-- The request --
Go through the material below and copy out each line that contains the word "label".

-- Exercise material --
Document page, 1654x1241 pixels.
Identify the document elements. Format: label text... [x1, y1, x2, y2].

--

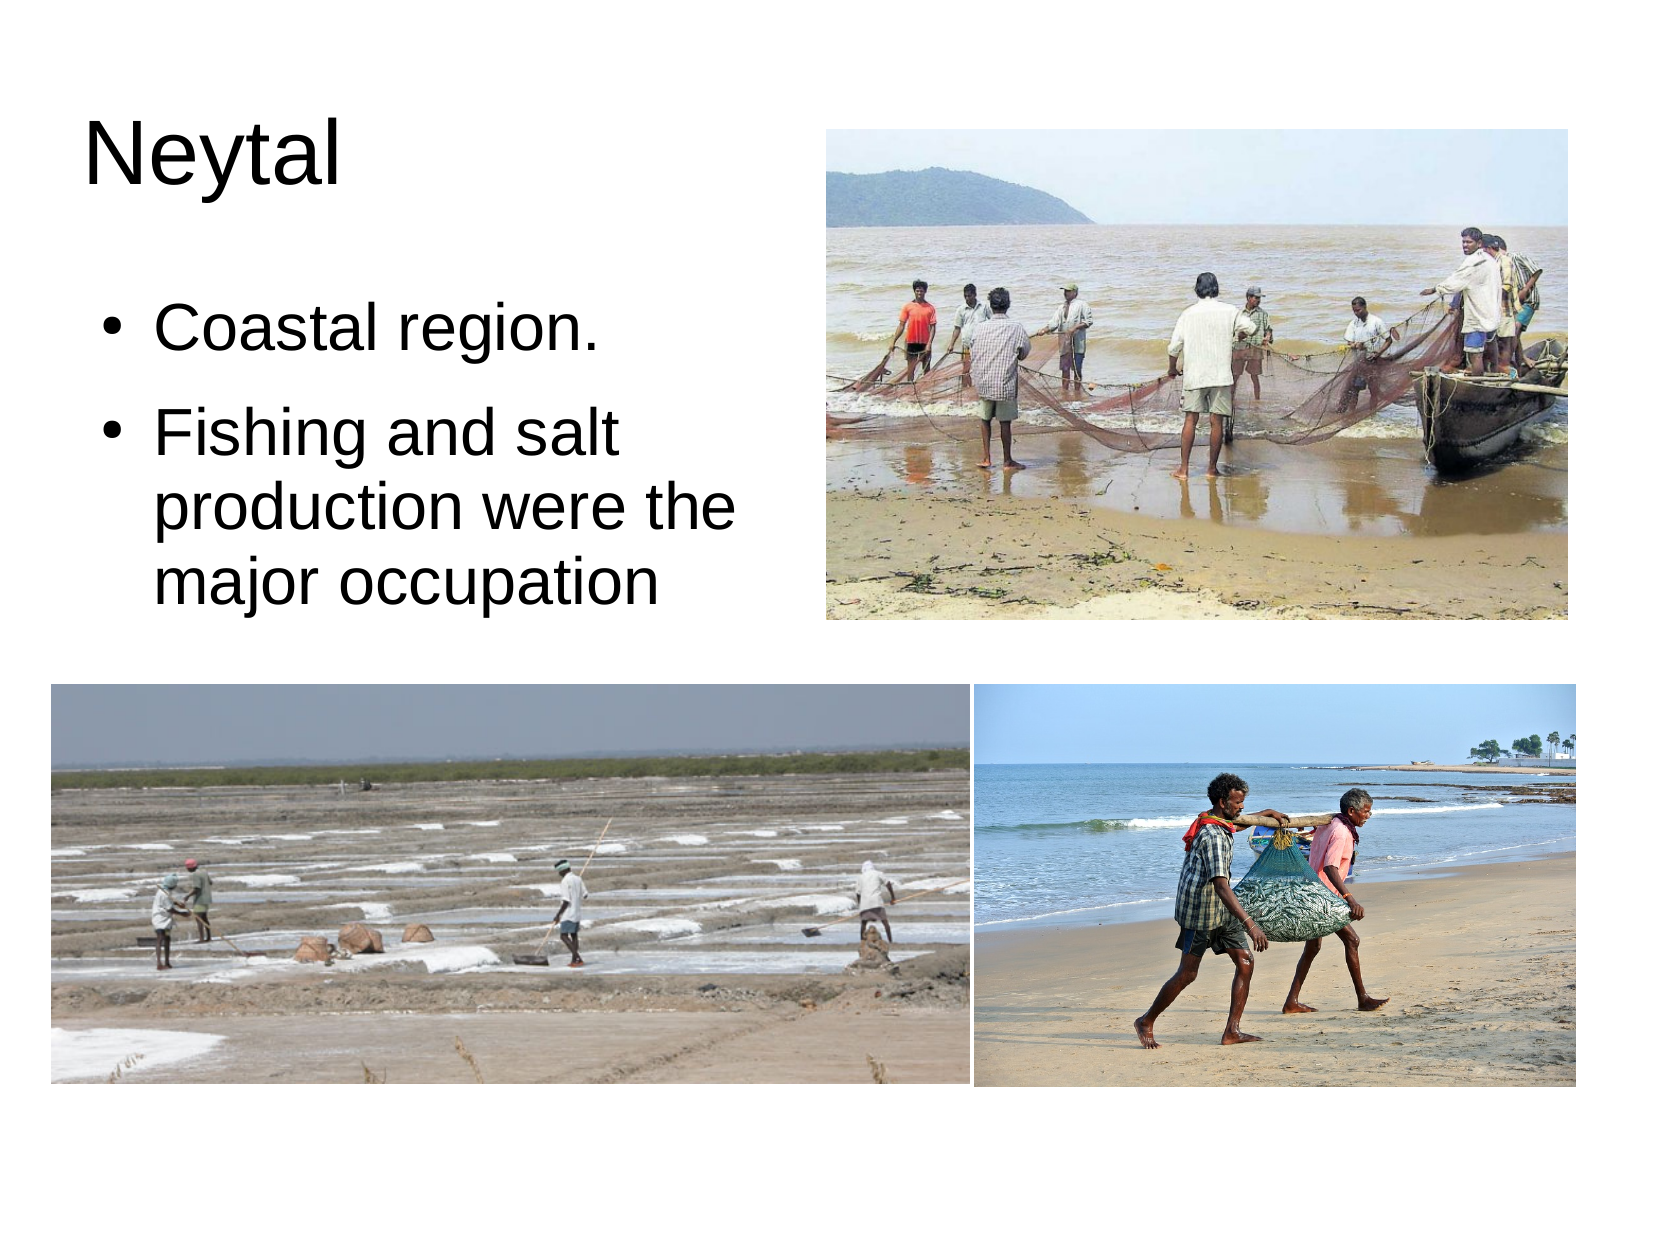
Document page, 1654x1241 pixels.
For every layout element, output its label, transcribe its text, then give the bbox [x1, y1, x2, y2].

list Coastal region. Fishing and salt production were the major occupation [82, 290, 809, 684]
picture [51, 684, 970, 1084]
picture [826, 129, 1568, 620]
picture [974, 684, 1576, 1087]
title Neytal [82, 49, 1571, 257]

-- Expected output --
Identify the document elements. Format: label text... [x1, y1, x2, y2].
For every layout element, output its label, transcribe its text, then give the bbox [x1, y1, x2, y2].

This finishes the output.